▶ **Request**: Copy out the rows word for word, beginning with the very first row and ending with the line containing "The value of Average", including that line.
───── Data records ─────
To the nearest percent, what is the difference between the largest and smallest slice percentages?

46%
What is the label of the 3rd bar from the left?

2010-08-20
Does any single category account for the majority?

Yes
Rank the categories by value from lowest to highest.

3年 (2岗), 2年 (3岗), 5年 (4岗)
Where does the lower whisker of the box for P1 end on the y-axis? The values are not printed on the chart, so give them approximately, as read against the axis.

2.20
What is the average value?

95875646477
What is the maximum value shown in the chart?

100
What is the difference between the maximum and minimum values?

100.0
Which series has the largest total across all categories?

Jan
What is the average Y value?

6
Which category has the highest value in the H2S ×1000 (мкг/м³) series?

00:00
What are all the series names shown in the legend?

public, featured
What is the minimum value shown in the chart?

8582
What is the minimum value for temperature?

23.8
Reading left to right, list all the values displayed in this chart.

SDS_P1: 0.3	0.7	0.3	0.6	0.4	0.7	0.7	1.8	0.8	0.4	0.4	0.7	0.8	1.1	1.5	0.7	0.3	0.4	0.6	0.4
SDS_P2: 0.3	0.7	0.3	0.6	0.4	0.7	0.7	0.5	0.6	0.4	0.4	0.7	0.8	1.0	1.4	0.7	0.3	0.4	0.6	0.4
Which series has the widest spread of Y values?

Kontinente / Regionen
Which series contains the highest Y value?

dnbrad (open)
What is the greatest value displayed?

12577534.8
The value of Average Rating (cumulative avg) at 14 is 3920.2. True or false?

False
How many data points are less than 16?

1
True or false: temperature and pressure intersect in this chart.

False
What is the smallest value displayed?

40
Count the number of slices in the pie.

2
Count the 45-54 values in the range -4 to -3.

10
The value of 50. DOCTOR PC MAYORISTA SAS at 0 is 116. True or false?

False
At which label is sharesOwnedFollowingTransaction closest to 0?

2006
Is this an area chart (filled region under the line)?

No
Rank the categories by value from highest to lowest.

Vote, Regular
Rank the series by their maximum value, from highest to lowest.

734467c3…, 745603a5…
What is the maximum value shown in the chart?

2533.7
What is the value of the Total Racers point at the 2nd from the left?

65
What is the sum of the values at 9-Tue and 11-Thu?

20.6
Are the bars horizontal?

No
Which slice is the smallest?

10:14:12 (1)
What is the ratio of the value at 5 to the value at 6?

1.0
─────
▶ **Task result**:
To the nearest percent, what is the difference between the largest and smallest slice percentages?

46%
What is the label of the 3rd bar from the left?

2010-08-20
Does any single category account for the majority?

Yes
Rank the categories by value from lowest to highest.

3年 (2岗), 2年 (3岗), 5年 (4岗)
Where does the lower whisker of the box for P1 end on the y-axis? The values are not printed on the chart, so give them approximately, as read against the axis.

2.20
What is the average value?

95875646477
What is the maximum value shown in the chart?

100
What is the difference between the maximum and minimum values?

100.0
Which series has the largest total across all categories?

Jan
What is the average Y value?

6
Which category has the highest value in the H2S ×1000 (мкг/м³) series?

00:00
What are all the series names shown in the legend?

public, featured
What is the minimum value shown in the chart?

8582
What is the minimum value for temperature?

23.8
Reading left to right, list all the values displayed in this chart.

SDS_P1: 0.3	0.7	0.3	0.6	0.4	0.7	0.7	1.8	0.8	0.4	0.4	0.7	0.8	1.1	1.5	0.7	0.3	0.4	0.6	0.4
SDS_P2: 0.3	0.7	0.3	0.6	0.4	0.7	0.7	0.5	0.6	0.4	0.4	0.7	0.8	1.0	1.4	0.7	0.3	0.4	0.6	0.4
Which series has the widest spread of Y values?

Kontinente / Regionen
Which series contains the highest Y value?

dnbrad (open)
What is the greatest value displayed?

12577534.8
The value of Average Rating (cumulative avg) at 14 is 3920.2. True or false?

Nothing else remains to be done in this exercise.